Try it >>
Return, exactly and in full, the lines of the records below starting at the one with "X113315062Y-130330099D03*" and ending at the one with "X120200000Y-141800000D03*", and no other lines.

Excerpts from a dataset
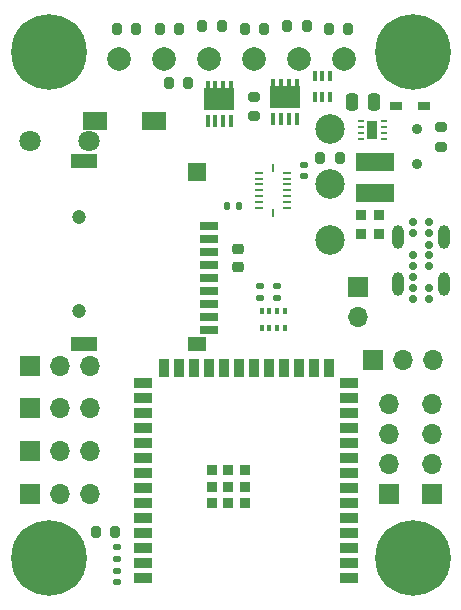
<source format=gbr>
%TF.GenerationSoftware,KiCad,Pcbnew,7.0.2*%
%TF.CreationDate,2023-07-06T19:43:42-07:00*%
%TF.ProjectId,chronos-polaris-hardware,6368726f-6e6f-4732-9d70-6f6c61726973,rev?*%
%TF.SameCoordinates,Original*%
%TF.FileFunction,Soldermask,Bot*%
%TF.FilePolarity,Negative*%
%FSLAX46Y46*%
G04 Gerber Fmt 4.6, Leading zero omitted, Abs format (unit mm)*
G04 Created by KiCad (PCBNEW 7.0.2) date 2023-07-06 19:43:42*
%MOMM*%
%LPD*%
G01*
G04 APERTURE LIST*
G04 Aperture macros list*
%AMRoundRect*
0 Rectangle with rounded corners*
0 $1 Rounding radius*
0 $2 $3 $4 $5 $6 $7 $8 $9 X,Y pos of 4 corners*
0 Add a 4 corners polygon primitive as box body*
4,1,4,$2,$3,$4,$5,$6,$7,$8,$9,$2,$3,0*
0 Add four circle primitives for the rounded corners*
1,1,$1+$1,$2,$3*
1,1,$1+$1,$4,$5*
1,1,$1+$1,$6,$7*
1,1,$1+$1,$8,$9*
0 Add four rect primitives between the rounded corners*
20,1,$1+$1,$2,$3,$4,$5,0*
20,1,$1+$1,$4,$5,$6,$7,0*
20,1,$1+$1,$6,$7,$8,$9,0*
20,1,$1+$1,$8,$9,$2,$3,0*%
G04 Aperture macros list end*
%ADD10R,1.700000X1.700000*%
%ADD11O,1.700000X1.700000*%
%ADD12C,1.800000*%
%ADD13O,1.000000X2.000000*%
%ADD14C,0.700000*%
%ADD15C,6.400000*%
%ADD16C,0.900025*%
%ADD17C,2.000000*%
%ADD18C,2.500000*%
%ADD19R,0.250013X0.800000*%
%ADD20R,0.800000X0.250013*%
%ADD21R,1.500000X0.900000*%
%ADD22R,0.900000X1.500000*%
%ADD23R,0.900000X0.900000*%
%ADD24RoundRect,0.225000X-0.250000X0.225000X-0.250000X-0.225000X0.250000X-0.225000X0.250000X0.225000X0*%
%ADD25RoundRect,0.140000X0.140000X0.170000X-0.140000X0.170000X-0.140000X-0.170000X0.140000X-0.170000X0*%
%ADD26R,0.405004X0.989992*%
%ADD27R,2.600000X1.840005*%
%ADD28RoundRect,0.140000X0.170000X-0.140000X0.170000X0.140000X-0.170000X0.140000X-0.170000X-0.140000X0*%
%ADD29RoundRect,0.200000X0.275000X-0.200000X0.275000X0.200000X-0.275000X0.200000X-0.275000X-0.200000X0*%
%ADD30RoundRect,0.200000X-0.200000X-0.275000X0.200000X-0.275000X0.200000X0.275000X-0.200000X0.275000X0*%
%ADD31RoundRect,0.250000X0.250000X0.475000X-0.250000X0.475000X-0.250000X-0.475000X0.250000X-0.475000X0*%
%ADD32R,1.600000X0.700000*%
%ADD33R,1.500000X1.200000*%
%ADD34R,2.200000X1.200000*%
%ADD35R,1.500000X1.600000*%
%ADD36C,1.200000*%
%ADD37R,0.806477X0.864008*%
%ADD38RoundRect,0.140000X-0.170000X0.140000X-0.170000X-0.140000X0.170000X-0.140000X0.170000X0.140000X0*%
%ADD39R,2.062510X1.539014*%
%ADD40RoundRect,0.200000X0.200000X0.275000X-0.200000X0.275000X-0.200000X-0.275000X0.200000X-0.275000X0*%
%ADD41RoundRect,0.200000X-0.275000X0.200000X-0.275000X-0.200000X0.275000X-0.200000X0.275000X0.200000X0*%
%ADD42R,1.000000X0.750013*%
%ADD43R,3.320015X1.500000*%
%ADD44R,0.400000X0.600000*%
%ADD45R,0.350013X0.916002*%
%ADD46R,0.521006X0.250013*%
%ADD47R,0.900000X1.600000*%
G04 APERTURE END LIST*
D10*
%TO.C,J1*%
X101985000Y-141000000D03*
D11*
X104525000Y-141000000D03*
X107065000Y-141000000D03*
%TD*%
D10*
%TO.C,J2*%
X101974333Y-137389622D03*
D11*
X104514333Y-137389622D03*
X107054333Y-137389622D03*
%TD*%
D10*
%TO.C,J8*%
X129800000Y-123525000D03*
D11*
X129800000Y-126065000D03*
%TD*%
D12*
%TO.C,BUZ1*%
X101996754Y-111103629D03*
X106996754Y-111103629D03*
%TD*%
D13*
%TO.C,U15*%
X137029871Y-123250191D03*
X137029871Y-119250191D03*
X133170079Y-123250191D03*
X133170079Y-119250191D03*
D14*
X134399950Y-124500128D03*
X134399950Y-123550166D03*
X134399950Y-122599950D03*
X134399950Y-121700026D03*
X134399950Y-120800102D03*
X134399950Y-118949962D03*
X134399950Y-118000000D03*
X135800000Y-118000000D03*
X135800000Y-119899924D03*
X135800000Y-120800102D03*
X135800000Y-121700026D03*
X135800000Y-123550166D03*
X135800000Y-124500128D03*
X135800000Y-118949962D03*
%TD*%
D15*
%TO.C,H1*%
X103600000Y-103600000D03*
%TD*%
D10*
%TO.C,J7*%
X136028341Y-141000000D03*
D11*
X136028341Y-138460000D03*
X136028341Y-135920000D03*
X136028341Y-133380000D03*
%TD*%
D10*
%TO.C,J5*%
X131060000Y-129699835D03*
D11*
X133600000Y-129699835D03*
X136140000Y-129699835D03*
%TD*%
D16*
%TO.C,U10*%
X134800000Y-110099873D03*
X134800000Y-113099873D03*
%TD*%
D10*
%TO.C,J6*%
X132400000Y-141003187D03*
D11*
X132400000Y-138463187D03*
X132400000Y-135923187D03*
X132400000Y-133383187D03*
%TD*%
D15*
%TO.C,H4*%
X134400000Y-103600000D03*
%TD*%
%TO.C,H2*%
X134400000Y-146400000D03*
%TD*%
D10*
%TO.C,J3*%
X102008008Y-133756199D03*
D11*
X104548008Y-133756199D03*
X107088008Y-133756199D03*
%TD*%
D15*
%TO.C,H3*%
X103600000Y-146400000D03*
%TD*%
D17*
%TO.C,P1*%
X109579985Y-104200000D03*
X113389993Y-104200000D03*
X117200000Y-104200000D03*
X121010008Y-104200000D03*
X124820015Y-104200000D03*
X128630023Y-104200000D03*
%TD*%
D10*
%TO.C,J4*%
X102008008Y-130148008D03*
D11*
X104548008Y-130148008D03*
X107088008Y-130148008D03*
%TD*%
D18*
%TO.C,U9*%
X127400000Y-119500025D03*
X127400000Y-114800000D03*
X127400000Y-110099975D03*
%TD*%
D19*
%TO.C,U3*%
X122600102Y-117217069D03*
D20*
X121400204Y-116800000D03*
X121400204Y-116300127D03*
X121400204Y-115800000D03*
X121400204Y-115300127D03*
X121400204Y-114800000D03*
X121400204Y-114300127D03*
X121400204Y-113800000D03*
D19*
X122600102Y-113387249D03*
D20*
X123800000Y-113800000D03*
X123800000Y-114300127D03*
X123800000Y-114800000D03*
X123800000Y-115300127D03*
X123800000Y-115800000D03*
X123800000Y-116300127D03*
X123800000Y-116800000D03*
%TD*%
D21*
%TO.C,U2*%
X111550012Y-148120041D03*
X111550012Y-146850038D03*
X111550012Y-145580036D03*
X111550012Y-144310033D03*
X111550012Y-143040031D03*
X111550012Y-141770028D03*
X111550012Y-140500026D03*
X111550012Y-139230023D03*
X111550012Y-137960020D03*
X111550012Y-136690018D03*
X111550012Y-135420015D03*
X111550012Y-134150013D03*
X111550012Y-132880010D03*
X111550012Y-131610008D03*
D22*
X113315062Y-130330099D03*
X114585065Y-130330099D03*
X115855067Y-130330099D03*
X117125070Y-130330099D03*
X118395072Y-130330099D03*
X119665075Y-130330099D03*
X120935077Y-130330099D03*
X122205080Y-130330099D03*
X123475082Y-130330099D03*
X124745085Y-130330099D03*
X126015087Y-130330099D03*
X127285090Y-130360071D03*
D21*
X129050140Y-131610008D03*
X129050140Y-132880010D03*
X129050140Y-134150013D03*
X129050140Y-135420015D03*
X129050140Y-136690018D03*
X129050140Y-137960020D03*
X129050140Y-139230023D03*
X129050140Y-140500026D03*
X129050140Y-141770028D03*
X129050140Y-143040031D03*
X129050140Y-144310033D03*
X129050140Y-145580036D03*
X129050140Y-146850038D03*
X129050140Y-148120041D03*
D23*
X120200000Y-138999899D03*
X118799949Y-138999899D03*
X117399898Y-138999899D03*
X117399898Y-141800000D03*
X118799949Y-141800000D03*
X120200000Y-141800000D03*
X120200000Y-140399949D03*
X117399898Y-140399949D03*
X118799949Y-140399949D03*
%TD*%
D24*
%TO.C,C1*%
X119600000Y-120225000D03*
X119600000Y-121775000D03*
%TD*%
D25*
%TO.C,C9*%
X119680000Y-116600000D03*
X118720000Y-116600000D03*
%TD*%
D26*
%TO.C,U7*%
X124574981Y-109234976D03*
X123924994Y-109234976D03*
X123275006Y-109234976D03*
X122625019Y-109234976D03*
X122625019Y-106365024D03*
X123275006Y-106365024D03*
X123924994Y-106365024D03*
X124574981Y-106365024D03*
D27*
X123599873Y-107359944D03*
%TD*%
D28*
%TO.C,C6*%
X122900000Y-124400000D03*
X122900000Y-123440000D03*
%TD*%
D29*
%TO.C,R5*%
X136800000Y-111625000D03*
X136800000Y-109975000D03*
%TD*%
D30*
%TO.C,R3*%
X113775000Y-106200000D03*
X115425000Y-106200000D03*
%TD*%
D31*
%TO.C,C2*%
X131150000Y-107800000D03*
X129250000Y-107800000D03*
%TD*%
D32*
%TO.C,U5*%
X117163513Y-126049835D03*
X117163513Y-124950013D03*
X117163513Y-123849936D03*
X117163513Y-122749860D03*
X117163513Y-121650038D03*
X117163513Y-120549962D03*
X117163513Y-119449886D03*
X117163513Y-118349809D03*
X117163513Y-127149911D03*
D33*
X116163513Y-128350064D03*
D34*
X106563563Y-128350064D03*
X106563563Y-112849936D03*
D35*
X116163513Y-113749860D03*
D36*
X106163513Y-125549962D03*
X106163513Y-117549962D03*
%TD*%
D37*
%TO.C,R13*%
X131553366Y-117400000D03*
X130046634Y-117400000D03*
%TD*%
D38*
%TO.C,C10*%
X109400000Y-147520000D03*
X109400000Y-148480000D03*
%TD*%
D39*
%TO.C,U11*%
X107496317Y-109400000D03*
X112503683Y-109400000D03*
%TD*%
D26*
%TO.C,U12*%
X119000000Y-109400000D03*
X118350013Y-109400000D03*
X117700025Y-109400000D03*
X117050038Y-109400000D03*
X117050038Y-106530048D03*
X117700025Y-106530048D03*
X118350013Y-106530048D03*
X119000000Y-106530048D03*
D27*
X118024892Y-107524968D03*
%TD*%
D40*
%TO.C,R6*%
X118250000Y-101400000D03*
X116600000Y-101400000D03*
%TD*%
D38*
%TO.C,C8*%
X125200000Y-113120000D03*
X125200000Y-114080000D03*
%TD*%
D41*
%TO.C,R2*%
X121000000Y-107375000D03*
X121000000Y-109025000D03*
%TD*%
D40*
%TO.C,R18*%
X121825000Y-101600000D03*
X120175000Y-101600000D03*
%TD*%
D42*
%TO.C,D1*%
X135372593Y-108200000D03*
X133027407Y-108200000D03*
%TD*%
D28*
%TO.C,C5*%
X109400000Y-146480000D03*
X109400000Y-145520000D03*
%TD*%
D40*
%TO.C,R15*%
X111025000Y-101600000D03*
X109375000Y-101600000D03*
%TD*%
D43*
%TO.C,L1*%
X131200000Y-112872085D03*
X131200000Y-115527915D03*
%TD*%
D30*
%TO.C,R1*%
X126575000Y-112600000D03*
X128225000Y-112600000D03*
%TD*%
D40*
%TO.C,R17*%
X125425000Y-101400000D03*
X123775000Y-101400000D03*
%TD*%
D44*
%TO.C,U4*%
X123575108Y-125475083D03*
X122924867Y-125475083D03*
X122275133Y-125475083D03*
X121624892Y-125475083D03*
X123575108Y-126924917D03*
X122924867Y-126924917D03*
X122275133Y-126924917D03*
X121624892Y-126924917D03*
%TD*%
D37*
%TO.C,R12*%
X131553366Y-119000000D03*
X130046634Y-119000000D03*
%TD*%
D45*
%TO.C,U8*%
X127401513Y-107435244D03*
X126751526Y-107435244D03*
X126101539Y-107435244D03*
X126101539Y-105619140D03*
X126751526Y-105619140D03*
X127401513Y-105619140D03*
%TD*%
D46*
%TO.C,U1*%
X131949962Y-109449936D03*
X131949962Y-109950064D03*
X131949962Y-110449936D03*
X131949962Y-110950064D03*
X130050038Y-110950064D03*
X130050038Y-110449936D03*
X130050038Y-109950064D03*
X130050038Y-109449936D03*
D47*
X131000000Y-110200000D03*
%TD*%
D40*
%TO.C,R8*%
X109225000Y-144200000D03*
X107575000Y-144200000D03*
%TD*%
%TO.C,R16*%
X128975000Y-101600000D03*
X127325000Y-101600000D03*
%TD*%
%TO.C,R14*%
X114625000Y-101600000D03*
X112975000Y-101600000D03*
%TD*%
D28*
%TO.C,C7*%
X121500000Y-124400000D03*
X121500000Y-123440000D03*
%TD*%
M02*

</source>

Response for this exercise >>
X113315062Y-130330099D03*
X114585065Y-130330099D03*
X115855067Y-130330099D03*
X117125070Y-130330099D03*
X118395072Y-130330099D03*
X119665075Y-130330099D03*
X120935077Y-130330099D03*
X122205080Y-130330099D03*
X123475082Y-130330099D03*
X124745085Y-130330099D03*
X126015087Y-130330099D03*
X127285090Y-130360071D03*
D21*
X129050140Y-131610008D03*
X129050140Y-132880010D03*
X129050140Y-134150013D03*
X129050140Y-135420015D03*
X129050140Y-136690018D03*
X129050140Y-137960020D03*
X129050140Y-139230023D03*
X129050140Y-140500026D03*
X129050140Y-141770028D03*
X129050140Y-143040031D03*
X129050140Y-144310033D03*
X129050140Y-145580036D03*
X129050140Y-146850038D03*
X129050140Y-148120041D03*
D23*
X120200000Y-138999899D03*
X118799949Y-138999899D03*
X117399898Y-138999899D03*
X117399898Y-141800000D03*
X118799949Y-141800000D03*
X120200000Y-141800000D03*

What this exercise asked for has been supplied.